### What you have to do
Please reproduce every record, keeping each one exactly as written.

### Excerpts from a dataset
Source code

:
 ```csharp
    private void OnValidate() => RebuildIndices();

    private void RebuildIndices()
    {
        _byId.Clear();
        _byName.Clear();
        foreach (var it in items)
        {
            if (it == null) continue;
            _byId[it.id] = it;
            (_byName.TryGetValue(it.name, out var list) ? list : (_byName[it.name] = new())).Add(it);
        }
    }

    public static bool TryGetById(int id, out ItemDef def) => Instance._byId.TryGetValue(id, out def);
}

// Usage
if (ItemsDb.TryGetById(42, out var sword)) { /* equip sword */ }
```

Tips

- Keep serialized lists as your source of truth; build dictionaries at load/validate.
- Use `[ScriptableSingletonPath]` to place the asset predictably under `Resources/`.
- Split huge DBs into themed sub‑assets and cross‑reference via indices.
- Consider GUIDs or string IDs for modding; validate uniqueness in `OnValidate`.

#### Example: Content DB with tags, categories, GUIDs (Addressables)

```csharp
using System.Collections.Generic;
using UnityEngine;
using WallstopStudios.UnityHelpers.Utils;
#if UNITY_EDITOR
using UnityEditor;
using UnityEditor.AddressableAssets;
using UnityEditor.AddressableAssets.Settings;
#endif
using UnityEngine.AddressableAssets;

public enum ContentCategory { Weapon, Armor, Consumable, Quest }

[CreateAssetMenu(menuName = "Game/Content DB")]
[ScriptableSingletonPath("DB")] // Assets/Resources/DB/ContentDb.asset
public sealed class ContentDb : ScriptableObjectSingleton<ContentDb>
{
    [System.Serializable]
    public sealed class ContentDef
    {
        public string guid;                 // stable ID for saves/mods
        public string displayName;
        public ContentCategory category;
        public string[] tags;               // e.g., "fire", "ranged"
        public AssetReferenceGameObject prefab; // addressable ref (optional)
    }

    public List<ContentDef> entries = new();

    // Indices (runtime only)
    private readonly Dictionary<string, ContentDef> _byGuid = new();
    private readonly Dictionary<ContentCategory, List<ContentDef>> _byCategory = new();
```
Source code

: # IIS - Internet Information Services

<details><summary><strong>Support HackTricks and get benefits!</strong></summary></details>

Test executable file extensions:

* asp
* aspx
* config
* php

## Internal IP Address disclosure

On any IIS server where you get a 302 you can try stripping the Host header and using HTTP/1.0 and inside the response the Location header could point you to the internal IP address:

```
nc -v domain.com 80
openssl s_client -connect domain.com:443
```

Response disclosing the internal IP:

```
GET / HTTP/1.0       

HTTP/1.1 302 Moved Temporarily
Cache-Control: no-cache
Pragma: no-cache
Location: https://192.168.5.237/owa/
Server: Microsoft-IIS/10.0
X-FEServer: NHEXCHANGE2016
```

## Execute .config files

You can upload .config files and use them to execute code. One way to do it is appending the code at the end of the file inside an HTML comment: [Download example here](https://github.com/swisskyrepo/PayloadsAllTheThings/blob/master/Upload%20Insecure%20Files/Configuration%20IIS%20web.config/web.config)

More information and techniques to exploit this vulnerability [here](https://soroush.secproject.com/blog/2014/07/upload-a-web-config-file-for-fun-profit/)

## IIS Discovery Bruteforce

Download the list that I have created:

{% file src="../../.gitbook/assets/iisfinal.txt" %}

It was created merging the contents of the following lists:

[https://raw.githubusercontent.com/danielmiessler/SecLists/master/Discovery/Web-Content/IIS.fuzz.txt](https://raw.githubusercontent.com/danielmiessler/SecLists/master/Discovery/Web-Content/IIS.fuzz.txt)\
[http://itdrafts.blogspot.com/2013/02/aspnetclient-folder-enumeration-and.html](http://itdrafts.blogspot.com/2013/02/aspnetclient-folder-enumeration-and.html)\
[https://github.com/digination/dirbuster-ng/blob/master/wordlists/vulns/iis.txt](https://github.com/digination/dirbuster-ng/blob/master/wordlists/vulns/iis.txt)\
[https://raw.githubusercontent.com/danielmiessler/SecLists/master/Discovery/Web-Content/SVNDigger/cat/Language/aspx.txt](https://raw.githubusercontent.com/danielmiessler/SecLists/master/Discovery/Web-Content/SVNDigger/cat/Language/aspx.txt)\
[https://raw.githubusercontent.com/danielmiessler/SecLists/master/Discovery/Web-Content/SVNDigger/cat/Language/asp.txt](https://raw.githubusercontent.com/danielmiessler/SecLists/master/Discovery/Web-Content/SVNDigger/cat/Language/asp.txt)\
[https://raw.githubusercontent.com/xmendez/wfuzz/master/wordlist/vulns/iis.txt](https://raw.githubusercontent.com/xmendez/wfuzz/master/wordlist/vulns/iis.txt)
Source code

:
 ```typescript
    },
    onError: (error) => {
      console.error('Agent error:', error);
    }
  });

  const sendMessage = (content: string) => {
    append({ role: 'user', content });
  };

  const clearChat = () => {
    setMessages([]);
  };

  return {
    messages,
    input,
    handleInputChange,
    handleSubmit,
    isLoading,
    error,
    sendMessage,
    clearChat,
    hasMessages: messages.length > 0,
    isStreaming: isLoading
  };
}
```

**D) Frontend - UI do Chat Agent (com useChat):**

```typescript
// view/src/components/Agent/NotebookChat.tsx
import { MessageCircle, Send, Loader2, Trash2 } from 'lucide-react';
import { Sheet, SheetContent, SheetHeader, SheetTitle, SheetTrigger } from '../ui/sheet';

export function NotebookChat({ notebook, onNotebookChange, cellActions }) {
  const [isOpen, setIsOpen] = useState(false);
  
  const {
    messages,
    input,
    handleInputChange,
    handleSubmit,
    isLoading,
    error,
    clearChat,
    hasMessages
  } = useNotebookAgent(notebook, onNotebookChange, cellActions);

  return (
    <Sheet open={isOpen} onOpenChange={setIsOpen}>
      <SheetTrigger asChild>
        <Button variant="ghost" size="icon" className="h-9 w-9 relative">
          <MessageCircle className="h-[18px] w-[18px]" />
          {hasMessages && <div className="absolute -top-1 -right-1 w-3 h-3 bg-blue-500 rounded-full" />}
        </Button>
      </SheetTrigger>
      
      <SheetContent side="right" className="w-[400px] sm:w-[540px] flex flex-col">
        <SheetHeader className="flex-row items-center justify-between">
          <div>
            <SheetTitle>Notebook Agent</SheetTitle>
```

### Exercise answer
Source code

:
 ```csharp
    private void OnValidate() => RebuildIndices();

    private void RebuildIndices()
    {
        _byId.Clear();
        _byName.Clear();
        foreach (var it in items)
        {
            if (it == null) continue;
            _byId[it.id] = it;
            (_byName.TryGetValue(it.name, out var list) ? list : (_byName[it.name] = new())).Add(it);
        }
    }

    public static bool TryGetById(int id, out ItemDef def) => Instance._byId.TryGetValue(id, out def);
}

// Usage
if (ItemsDb.TryGetById(42, out var sword)) { /* equip sword */ }
```

Tips

- Keep serialized lists as your source of truth; build dictionaries at load/validate.
- Use `[ScriptableSingletonPath]` to place the asset predictably under `Resources/`.
- Split huge DBs into themed sub‑assets and cross‑reference via indices.
- Consider GUIDs or string IDs for modding; validate uniqueness in `OnValidate`.

#### Example: Content DB with tags, categories, GUIDs (Addressables)

```csharp
using System.Collections.Generic;
using UnityEngine;
using WallstopStudios.UnityHelpers.Utils;
#if UNITY_EDITOR
using UnityEditor;
using UnityEditor.AddressableAssets;
using UnityEditor.AddressableAssets.Settings;
#endif
using UnityEngine.AddressableAssets;

public enum ContentCategory { Weapon, Armor, Consumable, Quest }

[CreateAssetMenu(menuName = "Game/Content DB")]
[ScriptableSingletonPath("DB")] // Assets/Resources/DB/ContentDb.asset
public sealed class ContentDb : ScriptableObjectSingleton<ContentDb>
{
    [System.Serializable]
    public sealed class ContentDef
    {
        public string guid;                 // stable ID for saves/mods
        public string displayName;
        public ContentCategory category;
        public string[] tags;               // e.g., "fire", "ranged"
        public AssetReferenceGameObject prefab; // addressable ref (optional)
    }

    public List<ContentDef> entries = new();

    // Indices (runtime only)
    private readonly Dictionary<string, ContentDef> _byGuid = new();
    private readonly Dictionary<ContentCategory, List<ContentDef>> _byCategory = new();
```
Source code

: # IIS - Internet Information Services

<details><summary><strong>Support HackTricks and get benefits!</strong></summary></details>

Test executable file extensions:

* asp
* aspx
* config
* php

## Internal IP Address disclosure

On any IIS server where you get a 302 you can try stripping the Host header and using HTTP/1.0 and inside the response the Location header could point you to the internal IP address:

```
nc -v domain.com 80
openssl s_client -connect domain.com:443
```

Response disclosing the internal IP:

```
GET / HTTP/1.0       

HTTP/1.1 302 Moved Temporarily
Cache-Control: no-cache
Pragma: no-cache
Location: https://192.168.5.237/owa/
Server: Microsoft-IIS/10.0
X-FEServer: NHEXCHANGE2016
```

## Execute .config files

You can upload .config files and use them to execute code. One way to do it is appending the code at the end of the file inside an HTML comment: [Download example here](https://github.com/swisskyrepo/PayloadsAllTheThings/blob/master/Upload%20Insecure%20Files/Configuration%20IIS%20web.config/web.config)

More information and techniques to exploit this vulnerability [here](https://soroush.secproject.com/blog/2014/07/upload-a-web-config-file-for-fun-profit/)

## IIS Discovery Bruteforce

Download the list that I have created:

{% file src="../../.gitbook/assets/iisfinal.txt" %}

It was created merging the contents of the following lists:

[https://raw.githubusercontent.com/danielmiessler/SecLists/master/Discovery/Web-Content/IIS.fuzz.txt](https://raw.githubusercontent.com/danielmiessler/SecLists/master/Discovery/Web-Content/IIS.fuzz.txt)\
[http://itdrafts.blogspot.com/2013/02/aspnetclient-folder-enumeration-and.html](http://itdrafts.blogspot.com/2013/02/aspnetclient-folder-enumeration-and.html)\
[https://github.com/digination/dirbuster-ng/blob/master/wordlists/vulns/iis.txt](https://github.com/digination/dirbuster-ng/blob/master/wordlists/vulns/iis.txt)\
[https://raw.githubusercontent.com/danielmiessler/SecLists/master/Discovery/Web-Content/SVNDigger/cat/Language/aspx.txt](https://raw.githubusercontent.com/danielmiessler/SecLists/master/Discovery/Web-Content/SVNDigger/cat/Language/aspx.txt)\
[https://raw.githubusercontent.com/danielmiessler/SecLists/master/Discovery/Web-Content/SVNDigger/cat/Language/asp.txt](https://raw.githubusercontent.com/danielmiessler/SecLists/master/Discovery/Web-Content/SVNDigger/cat/Language/asp.txt)\
[https://raw.githubusercontent.com/xmendez/wfuzz/master/wordlist/vulns/iis.txt](https://raw.githubusercontent.com/xmendez/wfuzz/master/wordlist/vulns/iis.txt)
Source code

:
 ```typescript
    },
    onError: (error) => {
      console.error('Agent error:', error);
    }
  });

  const sendMessage = (content: string) => {
    append({ role: 'user', content });
  };

  const clearChat = () => {
    setMessages([]);
  };

  return {
    messages,
    input,
    handleInputChange,
    handleSubmit,
    isLoading,
    error,
    sendMessage,
    clearChat,
    hasMessages: messages.length > 0,
    isStreaming: isLoading
  };
}
```

**D) Frontend - UI do Chat Agent (com useChat):**

```typescript
// view/src/components/Agent/NotebookChat.tsx
import { MessageCircle, Send, Loader2, Trash2 } from 'lucide-react';
import { Sheet, SheetContent, SheetHeader, SheetTitle, SheetTrigger } from '../ui/sheet';

export function NotebookChat({ notebook, onNotebookChange, cellActions }) {
  const [isOpen, setIsOpen] = useState(false);
  
  const {
    messages,
    input,
    handleInputChange,
    handleSubmit,
    isLoading,
    error,
    clearChat,
    hasMessages
  } = useNotebookAgent(notebook, onNotebookChange, cellActions);

  return (
    <Sheet open={isOpen} onOpenChange={setIsOpen}>
      <SheetTrigger asChild>
        <Button variant="ghost" size="icon" className="h-9 w-9 relative">
          <MessageCircle className="h-[18px] w-[18px]" />
          {hasMessages && <div className="absolute -top-1 -right-1 w-3 h-3 bg-blue-500 rounded-full" />}
        </Button>
      </SheetTrigger>
      
      <SheetContent side="right" className="w-[400px] sm:w-[540px] flex flex-col">
        <SheetHeader className="flex-row items-center justify-between">
          <div>
            <SheetTitle>Notebook Agent</SheetTitle>
```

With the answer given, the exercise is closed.